HomeWissenVeröffentlichungenVergütung nach freier Kündigung unterliegt der Umsatzsteuer!
20.03.2025

Vergütung nach freier Kündigung unterliegt der Umsatzsteuer!

Nach einer sogenannten freien, nicht vom Unternehmer veranlassten Kündigung eines Werkvertrags durch den Auftraggeber, ist der Unternehmer berechtigt, auch für die kündigungsbedingt nicht ausgeführte Leistung die vereinbarte Vergütung abzurechnen. Nach § 648 Satz 2 BGB muss er sich nur anrechnen lassen, was er infolge der Kündigung an Aufwendungen erspart oder durch die anderweitige Verwendung seiner Arbeitskraft erwirbt. Sowohl der Bundesgerichtshof als auch der Bundesfinanzhof haben entschieden, dass es sich bei der Vergütung, die der Unternehmer nach Kündigung oder Auflösung des Werkvertrags erhält, ohne dafür eine Gegenleistung zu erbringen, um kein Entgelt im Sinne des Umsatzsteuerrechts handelt. Dies hat der EuGH in einem Urteil vom 28.11.2024 abweichend beurteilt:

Auf ein Vorabentscheidungsersuchen des Obersten Gerichtshofs Österreichs hat der EuGH die Europäische Mehrwertsteuersystemrichtlinie dahingehend ausgelegt, dass auch die nach einer freien Auftraggeberkündigung zu zahlende Vergütung der Umsatzsteuer unterliegt. In dem dem Ersuchen zugrundeliegenden Fall hatte der Auftraggeber den Unternehmer mit dem Bau eines Immobilienprojekts beauftragt. Nach Beginn der Arbeiten beendete der Bauherr den Vertrag aus nicht vom Unternehmer zu vertretenden Gründen. Dieser rechnete die kündigungsbedingt nicht erbrachten Leistungen aufgrund von § 1168 des Allgemeinen Bürgerlichen Gesetzbuches (Österreich) ab, der dem deutschen § 648 Satz 2 BGB entspricht. Dabei forderte der Unternehmer nicht nur die Nettovergütung, sondern setzte auch die Umsatzsteuer an. Auf Vorlage entschied der EuGH, dass die Abrechnung der Umsatzsteuer zu Recht erfolgt sei. Voraussetzung für die Umsatzsteuerpflicht sei der Austausch gegenseitiger Leistungen, wobei die vom Unternehmer empfangene Vergütung den tatsächlichen Gegenwert für eine dem Auftraggeber erbrachte bestimmte Dienstleistung bilde. Zwischen Dienstleistung und Gegenwert müsse ein unmittelbarer Zusammenhang bestehen. Der Gegenwert für den zu entrichtenden Preis sieht der EuGH in dem Recht des Auftraggebers, in den Genuss der Erfüllung des geschlossenen Vertrags zu kommen, und zwar unabhängig davon, ob er dieses Recht auch wahrnimmt.

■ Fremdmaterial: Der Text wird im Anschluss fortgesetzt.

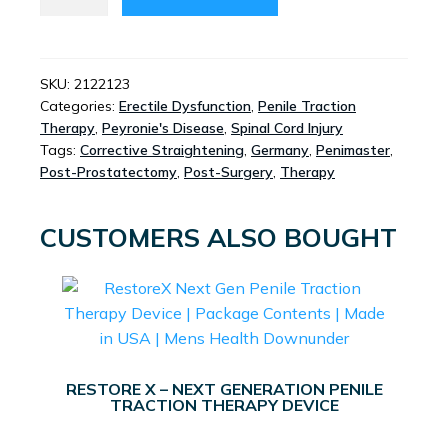
PRO
-
ROD
EXPANDER
SKU:
2122123
Categories:
Erectile Dysfunction
,
Penile Traction
SYSTEM
Therapy
,
Peyronie's Disease
,
Spinal Cord Injury
QUANTITY
Tags:
Corrective Straightening
,
Germany
,
Penimaster
,
Post-Prostatectomy
,
Post-Surgery
,
Therapy
CUSTOMERS ALSO BOUGHT
RESTORE X – NEXT GENERATION PENILE
TRACTION THERAPY DEVICE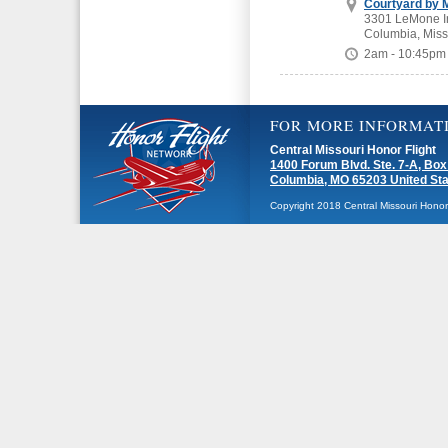
Courtyard by M
3301 LeMone In
Columbia, Miss
2am - 10:45pm
FOR MORE INFORMAT
Central Missouri Honor Flight
1400 Forum Blvd. Ste. 7-A, Box
Columbia, MO 65203 United St
Copyright 2018 Central Missouri Honor F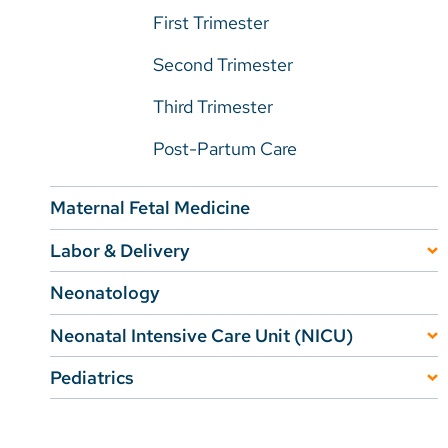
First Trimester
Second Trimester
Third Trimester
Post-Partum Care
Maternal Fetal Medicine
Labor & Delivery
Tours, Classes, and Support Groups
Neonatology
Perinatal Loss Support
Neonatal Intensive Care Unit (NICU)
Lactation Services
NICU Patient Testimonials
Pediatrics
Pediatric Primary Care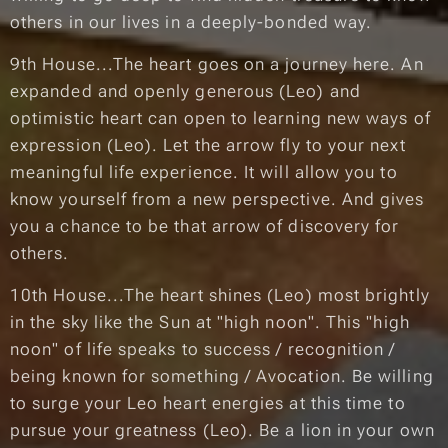
others in our lives in a deeply-bonded way.
9th House...The heart goes on a journey here. An
expanded and openly generous (Leo) and
optimistic heart can open to learning new ways of
expression (Leo). Let the arrow fly to your next
meaningful life experience. It will allow you to
know yourself from a new perspective. And gives
you a chance to be that arrow of discovery for
others.
10th House...The heart shines (Leo) most brightly
in the sky like the Sun at "high noon". This "high
noon" of life speaks to success / recognition /
being known for something / Avocation. Be willing
to surge your Leo heart energies at this time to
pursue your greatness (Leo). Be a lion in your own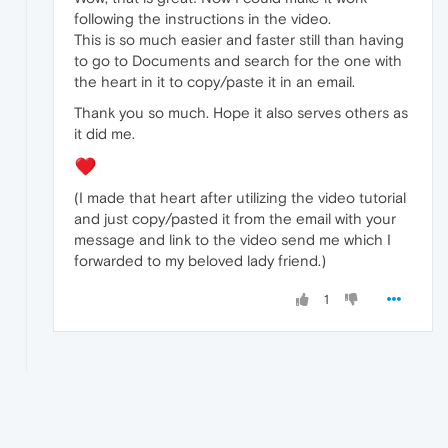
following the instructions in the video.
This is so much easier and faster still than having
to go to Documents and search for the one with
the heart in it to copy/paste it in an email.
Thank you so much. Hope it also serves others as
it did me.
(I made that heart after utilizing the video tutorial
and just copy/pasted it from the email with your
message and link to the video send me which I
forwarded to my beloved lady friend.)
1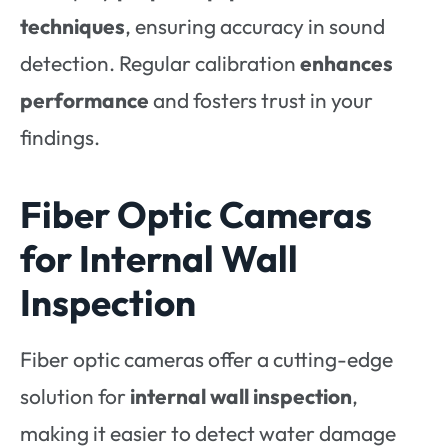
techniques
, ensuring accuracy in sound
detection. Regular calibration
enhances
performance
and fosters trust in your
findings.
Fiber Optic Cameras
for Internal Wall
Inspection
Fiber optic cameras offer a cutting-edge
solution for
internal wall inspection
,
making it easier to detect water damage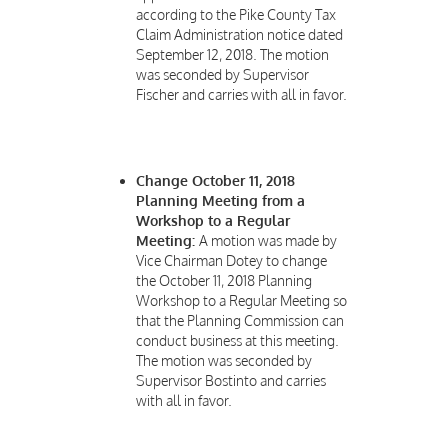
according to the Pike County Tax
Claim Administration notice dated
September 12, 2018. The motion
was seconded by Supervisor
Fischer and carries with all in favor.
Change October 11, 2018
Planning Meeting from a
Workshop to a Regular
Meeting:
A motion was made by
Vice Chairman Dotey to change
the October 11, 2018 Planning
Workshop to a Regular Meeting so
that the Planning Commission can
conduct business at this meeting.
The motion was seconded by
Supervisor Bostinto and carries
with all in favor.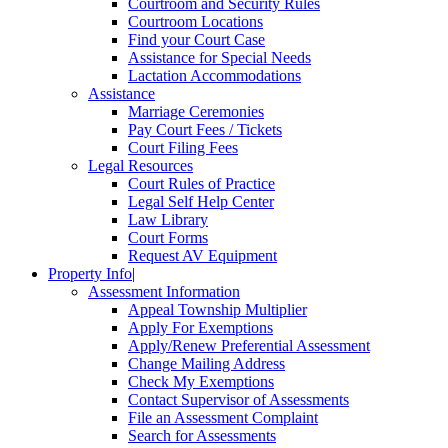
Courtroom and Security Rules
Courtroom Locations
Find your Court Case
Assistance for Special Needs
Lactation Accommodations
Assistance
Marriage Ceremonies
Pay Court Fees / Tickets
Court Filing Fees
Legal Resources
Court Rules of Practice
Legal Self Help Center
Law Library
Court Forms
Request AV Equipment
Property Info
|
Assessment Information
Appeal Township Multiplier
Apply For Exemptions
Apply/Renew Preferential Assessment
Change Mailing Address
Check My Exemptions
Contact Supervisor of Assessments
File an Assessment Complaint
Search for Assessments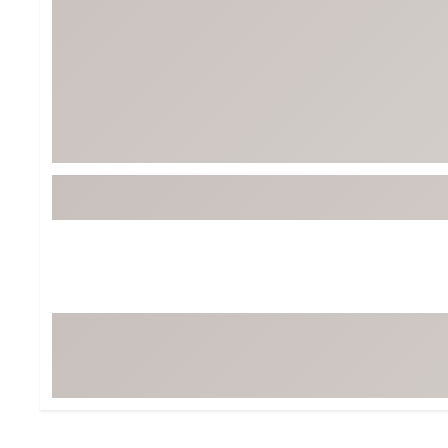
BruMate
BRIXTON
Chubbies
CALIA
Cotopaxi
Camp Chef
Faherty
Hilleberg
Fjallraven
Marine Layer
Free Fly
Seagar
Halfdays
Taylor Stitch
Howler Brothers
Varley
Hydrojug
Vissla
Melin
Z Supply
Owala
SOREL
Ten Thousand
Timberland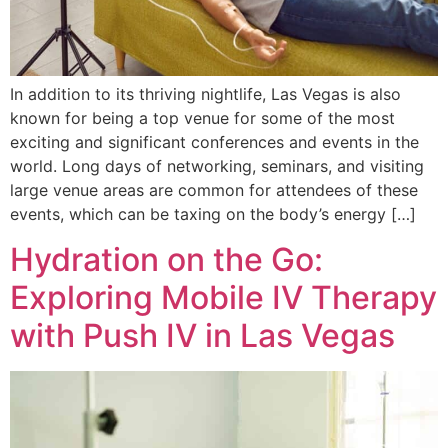
In addition to its thriving nightlife, Las Vegas is also
known for being a top venue for some of the most
exciting and significant conferences and events in the
world. Long days of networking, seminars, and visiting
large venue areas are common for attendees of these
events, which can be taxing on the body’s energy […]
Hydration on the Go:
Exploring Mobile IV Therapy
with Push IV in Las Vegas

Nach dieser Entscheidung des EuGH dürfte die deutsche Rechtspraxis nicht aufrechtzuerhalten sein. Zunächst muss abgewartet werden, ob sich die Finanzverwaltung der Sichtweise des EuGH anschließt und Übergangsregelungen für „Altfälle“ schafft, in denen die Abrechnung gekündigter Verträge auf Grundlage der bisherigen Rechtspraxis erfolgt ist.